### TEXT PASSAGE

That was Hans Schrier's main message as the keynote speaker at a water forum held in Sechelt on Oct. 22.Schrier is an expert in the field of agroecology (agriculture as it relates to ecology). In the course of his specialty, Schrier has also become an expert in water management.

While the Sunshine Coast, unlike the Fraser Valley with its agriculture-based economy, does not have wide-scale pollution problems with our water source, we have other concerns.

Schrier cautioned the audience to be careful in the primary source of drinking water for the Sunshine Coast, the Chapman Creek watershed.

"Whatever we do in the watershed is going to affect the water," the scientist said.

He talked about the need to preserve trees in the area to trap "green water." Green water, said Schrier, is the rainfall that goes into vegetation rather than blue water where the rainfall goes to streams or ground water. Green is more desirable because it retains the water for longer.

The other factor at work in the watershed is the steep terrain. Should the area be logged, the result could be a washout with debris, soil and water-borne diseases contaminating the Coast's drinking water.

Schrier also talked about the role of climate change on the world's water supply.

Citing events such as the 1999 windstorm that felled 7,500 trees at Versailles, the 2002 Prague floods and the record-setting heat of the summer of 2003 that melted 10 per cent of the ice in Switzerland, Schrier said the shrinking water supply is a worldwide problem.

Traditional methods of managing water need overhauling, the expert said. "We need to stop draining wetlands, paving everything in sight and, above all, we need to find ways to retain waterfall," he said.

One of the easiest ways to capture water is the old-fashioned rain barrel under the eavestrough drain. And while Schrier was quick to acknowledge the mosquitoes drawn to still water, in his view it wasn't too high a price to pay to have water for his garden.

Another easy way to save water, Schrier said, is to invest is a dual-control flush toilet and fix household leaks. "We can save 30 to 40 per cent of the water used in the home [by changing to a low-flush toilet]. It's totally insane to me there is no law requiring that in new houses," he said.

And Schrier challenged the golfers on the Coast to find ways to recycle grey (non-sewage) home water.

"Why does everything have to be green? Those of you who golf, go and show some leadership," the UBC professor implored.

Several times during the day-long forum the issue of water meters came up. Schrier was in favour of this move.In addition to Schrier, the forum had two panels. One covered national and provincial perspectives and the other addressed specific local issues.

One of the concerns regarding the national management of water concerns its definition. If water is a commodity like wood or gold, it is subject to agreements such as NAFTA. Olga Schwarzkopf, the expert who spoke on the subject, said there's a need to take a firm stand with the United States on water. And she said it's time to update the federal water policy that's been in effect since 1987.

######
### DATA SHOWN

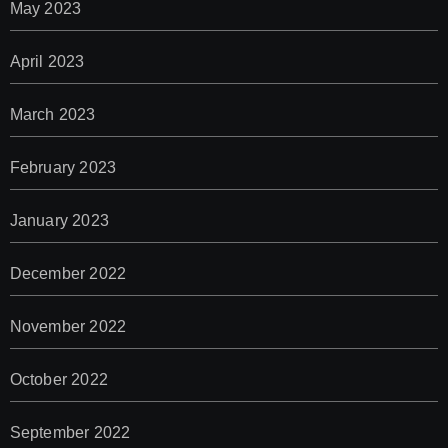
May 2023
April 2023
March 2023
February 2023
January 2023
December 2022
November 2022
October 2022
September 2022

######

TASKS FOR THIS EXERCISE:
1) Summarize the water forum article in two sentences.
2) Reproduce the water forum article word for word from "Schrier cautioned the" to "Coast's drinking water.".
3) Using the water forum article, explain in one or two sentences why green water is more desirable than blue water.

ANSWER LIST:
1) At a water forum in Sechelt on Oct. 22, keynote speaker Hans Schrier, an expert in agroecology and water management, urged care in the Chapman Creek watershed, the Sunshine Coast's primary drinking-water source, and warned that logging its steep terrain could contaminate the water and that the shrinking water supply is a worldwide problem. He recommended rain barrels, dual-control flush toilets, fixing household leaks, recycling grey water and water meters, while panel speaker Olga Schwarzkopf called for a firm stand with the United States on water and an update to the federal water policy in effect since 1987.

2)
Schrier cautioned the audience to be careful in the primary source of drinking water for the Sunshine Coast, the Chapman Creek watershed.

"Whatever we do in the watershed is going to affect the water," the scientist said.

He talked about the need to preserve trees in the area to trap "green water." Green water, said Schrier, is the rainfall that goes into vegetation rather than blue water where the rainfall goes to streams or ground water. Green is more desirable because it retains the water for longer.

The other factor at work in the watershed is the steep terrain. Should the area be logged, the result could be a washout with debris, soil and water-borne diseases contaminating the Coast's drinking water.

3) Green water is rainfall that goes into vegetation, whereas blue water is rainfall that goes to streams or ground water. Green water is more desirable because it retains the water for longer.